CVE-2025-59034: 
Python vulnerability analysis and mitigation

Indico, an event management system utilizing Flask-Multipass for authentication, was found to contain a security vulnerability (CVE-2025-59034) prior to version 3.3.8. The vulnerability was disclosed on September 10, 2025, affecting all versions up to 3.3.7. The issue involves a legacy API that could be exploited to access profile details of other users without proper administrative permissions (GitHub Advisory).

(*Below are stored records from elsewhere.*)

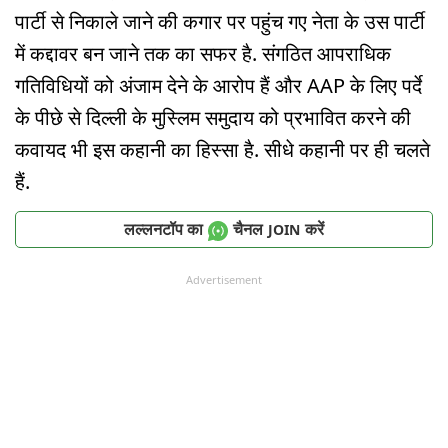
पार्टी से निकाले जाने की कगार पर पहुंच गए नेता के उस पार्टी
में कद्दावर बन जाने तक का सफर है. संगठित आपराधिक
गतिविधियों को अंजाम देने के आरोप हैं और AAP के लिए पर्दे
के पीछे से दिल्ली के मुस्लिम समुदाय को प्रभावित करने की
कवायद भी इस कहानी का हिस्सा है. सीधे कहानी पर ही चलते
हैं.
लल्लनटॉप का
चैनल
करें
JOIN
Advertisement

The vulnerability stems from a broken access check in a legacy API endpoint designed for retrieving user details. It has been assigned a CVSS v3.1 base score of 4.3 (Medium), with the following vector: CVSS:3.1/AV:N/AC:L/PR:L/UI:N/S:U/C:L/I:N/A:N. This indicates that the vulnerability requires network access, has low attack complexity, requires low privileges, needs no user interaction, has unchanged scope, and can impact confidentiality but not integrity or availability. The vulnerability is classified as CWE-639 (Authorization Bypass Through User-Controlled Key) (GitHub Advisory, NVD).

The vulnerability allows authenticated users to access profile details of other users within the system without having the required administrative permissions. This unauthorized access to user information represents a privacy concern and potential data breach risk (GitHub Advisory).

The primary mitigation is to upgrade to Indico version 3.3.8 which contains the security fix. As a temporary workaround, administrators can restrict access to the affected API through webserver configuration. The workaround is considered safe as the legacy API is likely unused in most deployments (GitHub Release, GitHub Advisory).